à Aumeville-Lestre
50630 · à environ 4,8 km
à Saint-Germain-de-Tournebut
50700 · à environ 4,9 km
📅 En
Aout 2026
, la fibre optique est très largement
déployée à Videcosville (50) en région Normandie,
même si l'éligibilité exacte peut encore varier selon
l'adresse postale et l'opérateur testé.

:: REQUIRED ACTION ::
Output every record verbatim.

:: SOLUTION TO THIS TASK ::
à Aumeville-Lestre
50630 · à environ 4,8 km
à Saint-Germain-de-Tournebut
50700 · à environ 4,9 km
📅 En
Aout 2026
, la fibre optique est très largement
déployée à Videcosville (50) en région Normandie,
même si l'éligibilité exacte peut encore varier selon
l'adresse postale et l'opérateur testé.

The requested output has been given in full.